DiffPrivML - Terence Tam

Machine learning algorithms collectively strive to extract population information and learn general patterns from data sets. The output of machine learning algorithms are generally trained models, where raw data points are distiled to far more compact forms that capture the essence of the origninal data. It is a type of summary aggregation in short that is no different than COUNT and SUM.

The release of these trained machine learning models, however, comes with a cost–individual data privacy. Oftentimes, machine learning models inadvertently give away information on individual data points used in the training data, even though these ML models are meant to release population information only.
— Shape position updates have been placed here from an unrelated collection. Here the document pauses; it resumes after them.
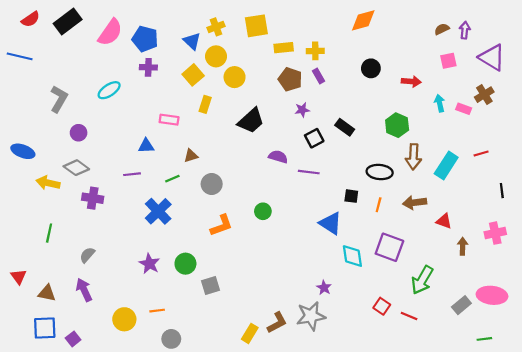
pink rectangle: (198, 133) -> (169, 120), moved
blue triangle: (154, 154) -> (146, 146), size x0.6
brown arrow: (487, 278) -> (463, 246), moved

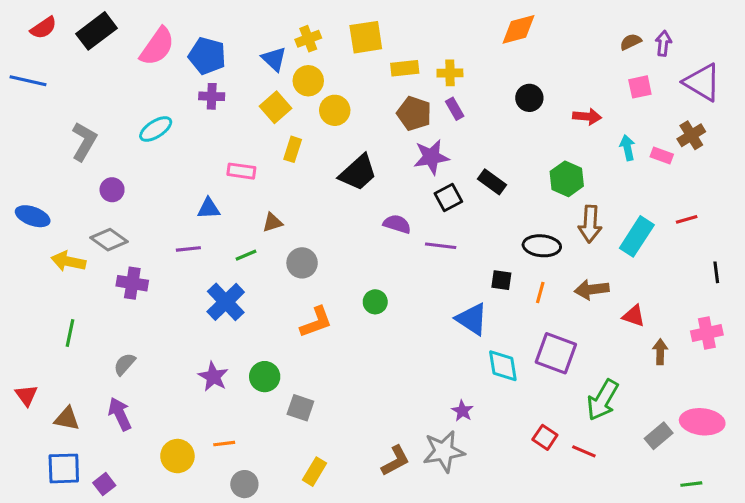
purple star: (302, 110) -> (431, 157), size x1.6
gray square: (211, 285) -> (300, 408), turned 36
yellow rectangle: (250, 333) -> (314, 472), moved

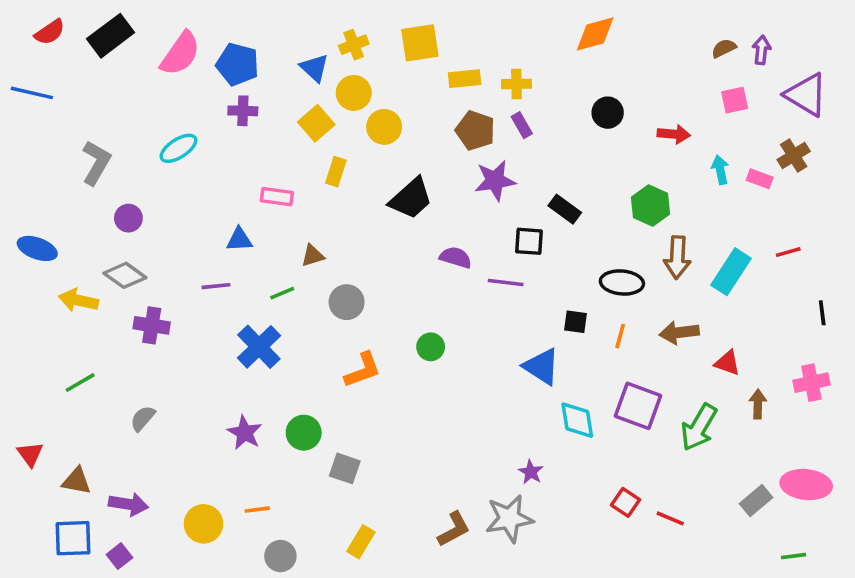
black square: (448, 198) -> (529, 241), moved, turned 32
green line: (70, 333) -> (80, 383), turned 48
green arrow: (603, 400) -> (699, 427), moved
purple arrow: (120, 414) -> (128, 504), moved, turned 124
To analyze and potentially solve this problem, one unified framework proposed by Cynthia Dwork’s paper is the $\epsilon$-differential private mechanism. This is a model that quantifies the degrees of privacy loss for a given data release system, and a privacy loss tolerance level as a parameter–$\epsilon$. A lot of theoretical research has been done on different ML models with regards to differential privacy, such as these research here, but not enough efforts are being done to apply these in practice.

Therefore, we developed a R package, diffPrivML, that aims to put these differential private enhanced ML algorithms in the hands of data practitioners. Just like how a unified framework is developed to measure differential privacy, diffPrivML is a precursor in standardizing a library of ML algorithms and workflows that have differential privacy baked in. End users do not need to worry about HOW to perturb the data to release their models; the ML algorithm itself makes the guarantee.

Please view the package here on github.

References

Geetha Jagannathan, Krishnan Pillaipakkamnatt, and Rebecca N. Wright. “A practical differentially private random decision tree classifier”. In International Conference on Data Mining Workshops, pages 114–121, 2009.

Kamalika Chaudhuri, Claire Monteleoni, Anand D. Sarwate. “Differentially Private Empirical Risk Minimization”. In Journal of Machine Learning Research 12 (2001) 1069-1109.

Jaideep Vaidya, Basit Shafiq, Anirban Basu, and Yuan Hong. “Differentially private naive Bayes classification.” In Web Intelligence, pages 571–576, 2013.

Zhanglong Ji, Zachary C Lipton, and Charles Elkan. “Differential privacy and machine learning: A survey and review”. In: arXiv preprint arXiv:1412.7584 (2014).